One of my favorite books (and series) of all time. I enjoyed the audio version of this book a lot, too, when I discovered it a few years ago.
I just reread this on Sunday, and now I’m torn between returning to the others and going on with my new Christmas books.
The thing that struck me is how I felt I knew each of Will’s sibs from the tiny bits we had of each. I know that’s got to be the reader’s 50% too, but the writer’s 50% has to be good for that to work.
The Dark Is Rising is one of my absolute favorite children’s series. I too had a mild fit in the theatre when I saw the awful trailer for the presumably-awful film; changing Will’s nationality changes the entire story! When I read The Grey King in sixth grade I was obsessed and read it several more times before reading the entire sequence in proper order. As I’ve gotten older, I’ve developed a new appreciation for Greenwitch as well. However, my early love of The Grey King still makes me want to learn Welsh and visit Wales! Someday. I’d love to do a “Dark Is Rising” tour of Britain and visit all of the important locations. Someday. :)
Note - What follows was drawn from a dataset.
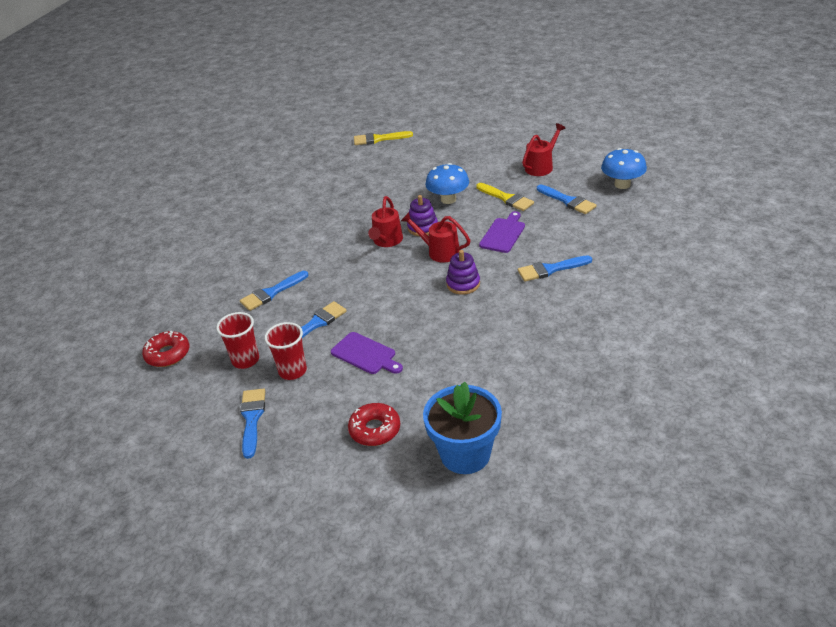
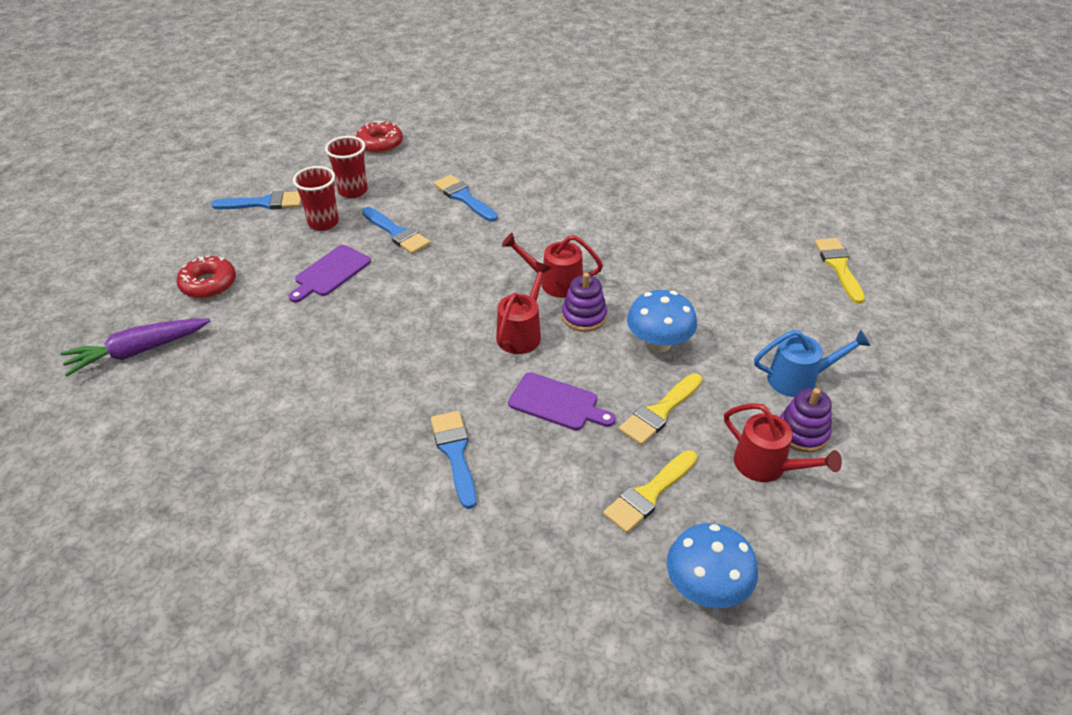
camera: 85 degrees right, 5 degrees up
(463, 284) = (442, 356): purple stacking toy -> purple stacking toy (802, 432)
(465, 454) = (138, 351): blue flower pot -> purple carrot
(476, 155) = (799, 379): none -> blue watering can
(568, 201) = (649, 494): blue brush -> yellow brush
Susan Cooper is just amazing. I’ve read and loved all of her books. She’s awesome all around.
Menshevixen: While I don’t wish to discourage you from learning Welsh, there’s no need to learn it to visit Wales — as you can tell from The Grey King many people living there don’t speak Welsh and even those who have Welsh as a first language are totally bilingual.
Visiting the places in the books is a perfectly reasonble ambition. I’ve often thought it would be fun to organize a tour of Children’s Book Britain, with trips to Cadfan’s Way (where the kestrels really do call) and Alderney Edge and Green Knowe.